24. Uma alusão merece a figura do imperador Juliano o Apóstata († 363), porque demonstra uma vez mais quão essencial era para a Igreja dos primeiros séculos a caridade organizada e praticada. Criança de seis anos, Juliano assistira ao assassínio de seu pai, de seu irmão e doutros familiares pelas guardas do palácio imperial; esta brutalidade atribuiu-a ele — com razão ou sem ela — ao imperador Constâncio, que se fazia passar por um grande cristão. Em consequência disso, a fé cristã acabou desacreditada a seus olhos uma vez por todas. Feito imperador, decide restaurar o paganismo, a antiga religião romana, mas ao mesmo tempo reformá-lo para se tornar realmente a força propulsora do império. Para isso, inspirou-se largamente no cristianismo. Instaurou uma hierarquia de metropolitas e sacerdotes.

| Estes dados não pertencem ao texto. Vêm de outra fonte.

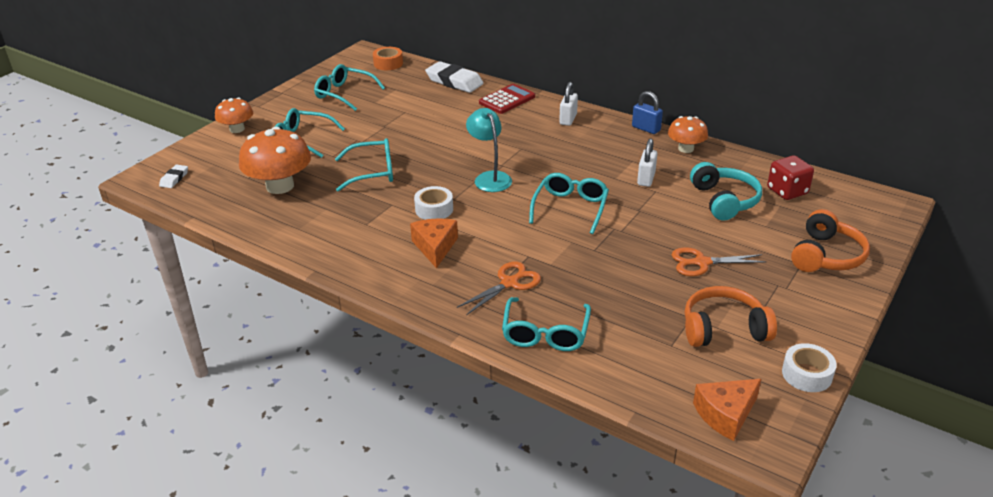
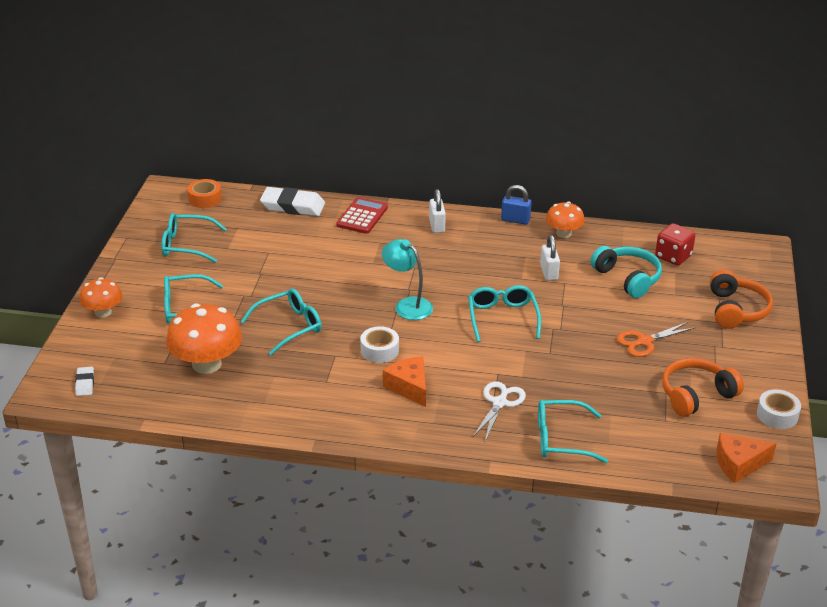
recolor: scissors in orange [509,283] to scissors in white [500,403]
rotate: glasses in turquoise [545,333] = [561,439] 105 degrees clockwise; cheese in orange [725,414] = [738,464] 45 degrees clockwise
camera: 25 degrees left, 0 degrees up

Estes deviam promover o amor a Deus e ao próximo. Numa das suas cartas, escrevera que o único aspecto do cristianismo que o maravilhava era a actividade caritativa da Igreja. Por isso, considerou determinante para o seu novo paganismo fazer surgir, a par do sistema de caridade da Igreja, uma actividade equivalente na sua religião. Os « Galileus » — dizia ele — tinham conquistado assim a sua popularidade. Havia que imitá-los, senão mesmo superá-los. Deste modo, o imperador confirmava que a caridade era uma característica decisiva da comunidade cristã, da Igreja.

 

25. Chegados aqui, registemos dois dados essenciais tirados das reflexões feitas:

 

a) A natureza íntima da Igreja exprime-se num tríplice dever: anúncio da Palavra de Deus (kerygma-martyria), celebração dos Sacramentos (leiturgia), serviço da caridade (diakonia). São deveres que se reclamam mutuamente, não podendo um ser separado dos outros. Para a Igreja, a caridade não é uma espécie de actividade de assistência social que se poderia mesmo deixar a outros, mas pertence à sua natureza, é expressão irrenunciável da sua própria essência.

 

b) A Igreja é a família de Deus no mundo. Nesta família, não deve haver ninguém que sofra por falta do necessário. Ao mesmo tempo, porém, a caritas-agape estende-se para além das fronteiras da Igreja; a parábola do bom Samaritano permanece como critério de medida, impondo a universalidade do amor que se inclina para o necessitado encontrado « por acaso » (cf. Lc 10, 31), seja ele quem for. Mas, ressalvada esta universalidade do mandamento do amor, existe também uma exigência especificamente eclesial — precisamente a exigência de que, na própria Igreja enquanto família, nenhum membro sofra porque passa necessidade. Neste sentido se pronuncia a Carta aos Gálatas: « Portanto, enquanto temos tempo, pratiquemos o bem para com todos, mas principalmente para com os irmãos na fé » (6, 10).